In the present study, considerably high genetic variability, heritability and genetic advance (GA) were observed in the F5 mapping population for most of yield contributing traits (table 2).  This indicated that, the advanced breeding combined with direct selection for yield along with important productivity traits in irrigated condition could be highly effective in improvement of yield in rice. According to Johnson et al. (1955), high heritability coupled with high GA, are normally more helpful than heritability alone and it indicates that the heritability is due to additive gene action and selection may be effective.

Table 2: Broad sense heritability, Genetic advance (GA) as per cent of mean, phenotypic coefficient of variance (PCV) and genotypic Coefficient of variance (GCV) for yield and yield contributing traits

Character Location 1   Location 2
Heritability Genetic advance GCV PCV Heritability Genetic advance GCV PCV
Seedling Height (cm) 45 02.34 02.15 08.9 70 3.22 09.91 11.84
Total Tiller per m2 74 21.44 10.18 11.84 93 48.46 19.06 19.75
Effective Tiller  per m2 08 05.82 10.30 33.20 92 41.5 18.05 18.81
Plant Height (cm) 79 17.21 10.61 10.85 78 17.91 09.95 11.29
Flag Leaf Length (cm) 66 08.98 05.09 06.26 80 11.61 05.95 06.67
Flag Leaf Width (cm) 50 02.73 06.83 09.63 84 8.34 15.05 16.42
Flag Leaf Area (cm) 86 00.27 10.76 11.61 88 0.34 12.77 13.59
Days to 50% Flowering 72 08.89 14.15 16.61 85 15.76 20.74 22.46
Panicle Length (cm) 60 01.79 05.07 06.53 51 1.93 05.75 08.04
 Panicle Weight (gm) 57 00.48 06.36 08.42 77 0.87 09.96 11.35
Grain per Panicle 52 00.23 10.12 10.16 79 0.4 10.53 11.81
100 Grain Weight (gm) 78 52.72 18.8 21.33 96 68.16 23.71 24.17
Spikelet Fertility (%) 44 07.91 10.23 12.01 66 11.32 09.04 11.09
Harvest Index (%) 65 04.22 11.4 14.09 94 16.54 37.06 38.30
Yield per m2 (gm) 76 45.01 10.02 11.08 92 55.01 23.46 24.34

Coefficient of variation truly provides a relative measure of variance among the different traits. In our study close relationship between GCV and PCV were found in all the traits in both location except for number of effective tillers per m2 in location 1, here PCV is more than twice of GCV (table 2). This finding was in agreement with Zahid et al. (2006), who also observed similar results also in yield and yield related traits. Association of yield with yield related traits revealed the Significant correlations between yield and yield related traits in F5 mapping population.

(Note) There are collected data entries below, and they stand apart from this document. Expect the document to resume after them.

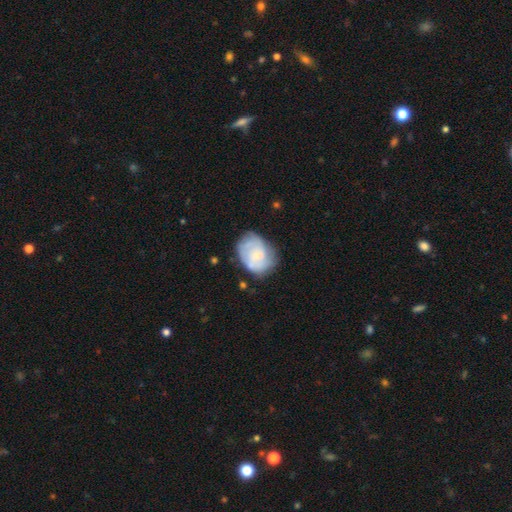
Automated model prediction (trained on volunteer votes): Overall: featured or disk (48%; smooth 45%). Merging: none (56%; minor disturbance 27%).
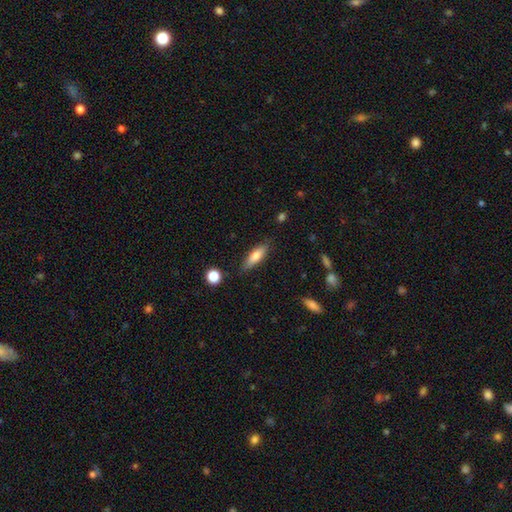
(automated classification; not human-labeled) A smooth galaxy with no disk features (73%) that is cigar-shaped (52%). Merging: none (82%).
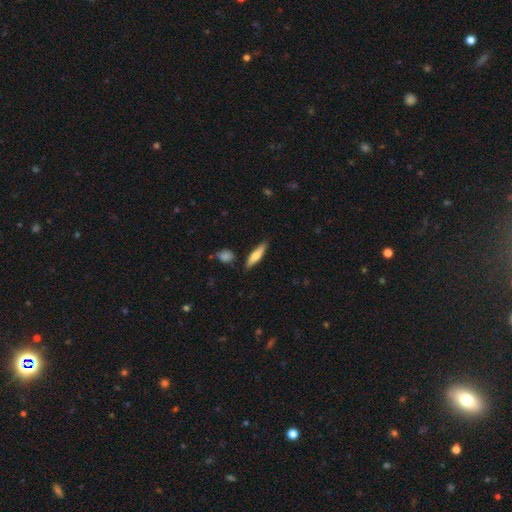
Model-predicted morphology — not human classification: Smooth or featured? Predicted: smooth (p=0.66). How rounded? Predicted: cigar-shaped (p=0.73). Merging? Predicted: none (p=0.83).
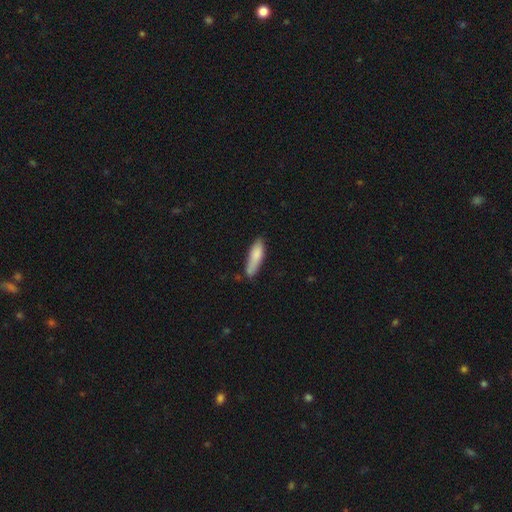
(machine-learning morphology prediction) A smooth galaxy with no disk features (82%) that is cigar-shaped (61%). Merging: none (58%).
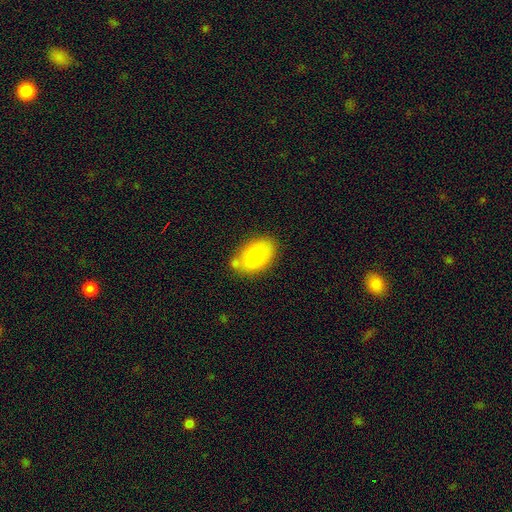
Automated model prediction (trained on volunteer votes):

Correlation coefficients with > 0.707 are considered as highly significant, because at this level each trait influences the other trait to an extent of more than 50 per cent (Snedecor and Cochreham, 1989). We found such significant relationship between TT and ET in both locations (table 3) will be useful for selection programmes to increase the chances of simultaneously improving two or more traits. Similar results for TT and ET was also reported by Kumar et al. 2014.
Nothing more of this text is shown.